A farmer-poet, in his column in 
the Catholic Times, was invited to give a talk to a group of women 
involved in social work. He started by asking them a number of 
questions: Are your parents important
 to you or their property? Is your husband important to you or his 
job? He asked 
them to put their hands on their hearts, and after serious thought 
give honest answers to themselves.
He
 looked at their faces 
intently and thought they were having a hard time deciding. He then
 asked another series of questions. Would they exchange their children 
for all the money  in the banks of the country? No matter how lacking in
 talent or the trouble their children caused, they said they would not 
exchange them for 
money. However, when he asked if they would exchange their 
husbands for money, it was then that a smile came
 to the faces of the women. One women said that she would have 
difficulty giving up her child but the husband would not be so 
difficult. With that answer everybody broke out in laughter. The poet 
said that he 
did not find it a laughing matter. To him it seems that we are willing 
to exchange anything and everything for money.

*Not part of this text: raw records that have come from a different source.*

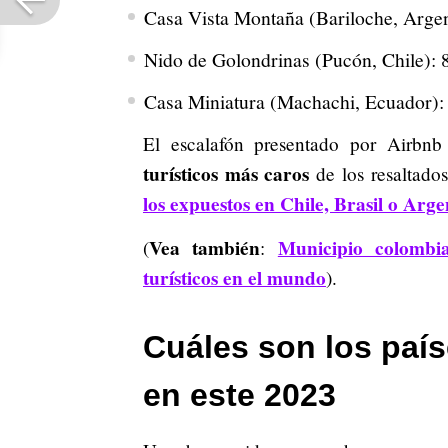
Casa Vista Montaña (Bariloche, Argen
Nido de Golondrinas (Pucón, Chile): 
Casa Miniatura (Machachi, Ecuador): 
El escalafón presentado por Airb
turísticos más caros
de los resaltado
los expuestos en Chile, Brasil o Arge
Vea también
Municipio colombi
(
:
turísticos en el mundo
).
Cuáles son los paí
en este 2023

He then asked another question. Let us suppose, he said, that you  
were again a young women and ready to marry, would you be willing to go 
to the country and marry a poor farmer?  Would you be willing to marry a young, single farmer who was kind, honest
 and devoted? He asked those who would be willing to raise their  hands.  Of 
the 100 or so women present no one raised their hands.
The 
 farmer was not able to laugh. If there had been one person willing to 
marry that farmer, he said he probably would have managed to laugh. On 
his way home that evening he 
reflected on whether our journey was for life or for death. Isn't the 
journey in life, for most of us, a journey in search of money and 
comfort? he asked himself.
The
 fact is that the young men on the farms are not finding it  easy to 
find Korean  girls who are willing to spend their lives on the 
farms. Women are well educated and are able to find lucrative jobs in 
the city. Spending their lives on the farms is not an 
attractive option for many of the young women of today.
New
 rules require that foreign brides have to have basic Korean 
language skills to obtain a resident visa. This will make the  
possibility of finding foreign brides for farmers much harder. In 2012,
 20,637 of Korean men married to foreign women 6,586 were 
Vietnamese; the second most popular brides, after the Chinese. 
It is well-known that the inability to communicate was the primary 
reason for the divorces and violence in the
 home. Recent attempts to remedy the situation will no doubt help, but without helping  very much the many farmers of today
 who are looking for brides to live the difficult country life.